Insurance is one of the most important aspects of developing a biomass power generation installation, for protecting the owner from several aspects of project risk. Problems can arise at any time while handling and transporting equipment and during construction and operation of the power plant. Comprehensive insurance is recommended during transportation, construction and operation. However, in Asia proper insurance arrangements are not usually made for power plant operation, although there are a very few exceptions.

Investment Costs and Potential CDM Revenue

For biopower projects of reasonable sizes, there is potential to obtain additional revenue from the Clean Development Mechanism (CDM). The revenue stream available will depend upon the electricity generation and usage, previous use of biomass, etc. For example, if the electricity generated from biopower plant replaces diesel generators, then the potential revenue is higher, when compared to that of replacement of grid electricity.

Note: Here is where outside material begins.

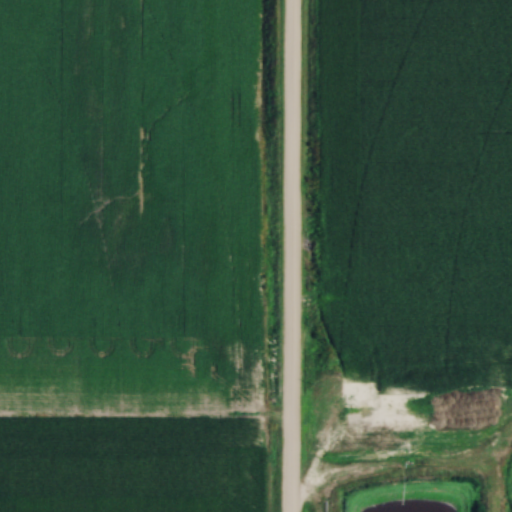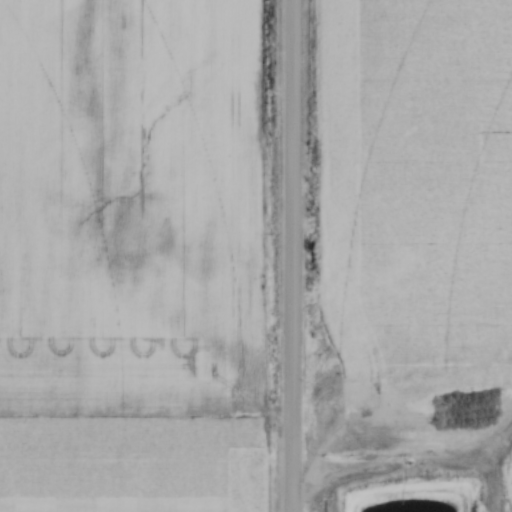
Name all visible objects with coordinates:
road: (291, 256)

Market prices for Certified Emission Reductions were as high as €23/CER ($32/CER) mid-2008. Though the CER value is comparatively low (around €10/CER, $14/CER) a year later, still it brings additional revenue to the project. Nonetheless, for some complex situations where CDM applicability is in doubt, the voluntary emission reduction (VER) is another option to accrue additional revenue, though the VER price is very low.

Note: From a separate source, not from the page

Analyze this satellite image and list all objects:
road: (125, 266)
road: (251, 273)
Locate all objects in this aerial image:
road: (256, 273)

Certainly, CDM revenue has played a very important role in the realization of more than 200 biopower projects in the last five years alone, and participants in the CDM programme have contributed towards reasonable development capital, helping to provide the initial push for several biopower projects in Asia. The role of the CDM after 2012 is not currently clear, though it is expected to be resolved at the planned UN COP meeting in Copenhagen in December 2009.

The total investment cost for a biopower project depends upon various factors, including fuel, plant size, country, nature of the project (upgrading/attachment/green field), plant availability, equipment quality, completeness.

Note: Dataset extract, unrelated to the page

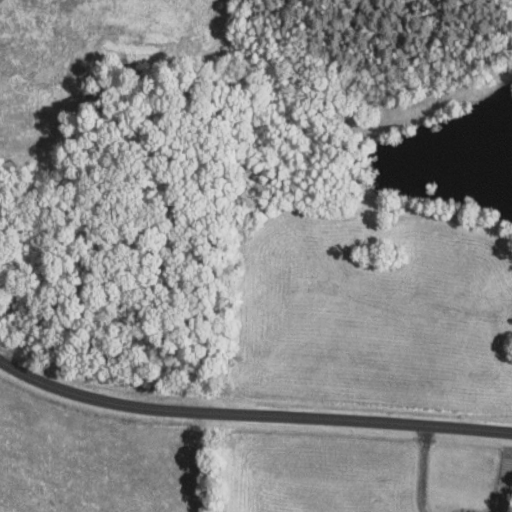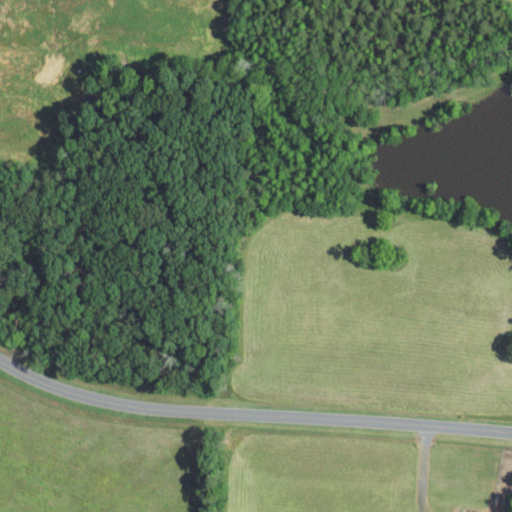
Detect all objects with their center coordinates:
road: (255, 406)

The development cost is lower for countries/regions/locations where all the required commercial, technical and environmental information related to project implementation are readily available. To reduce the total project investment cost, developers need to prepare well in advance by collecting all relevant information related to the project.

Among these biomass projects, the investment costs for rice husk project is highest. Generally the cost ranges from $1.2–2.8 million (€0.9–2.0 million) per MW, depending upon various factors. As and indication, wood waste projects have investment costs ranging from $1.0–2.5 million (€0.7–1.8 million) per MW, while sugar cogeneration plants come in at between $0.9–2.0 million (€0.6–1.4 million) per MW.

P.K. Balasankari, B.E., M.Engg., Ph.D. is executive director of Renewable Cogen Asia. Arul Joe Mathias, B.E., M.Engg., MBA. is managing director.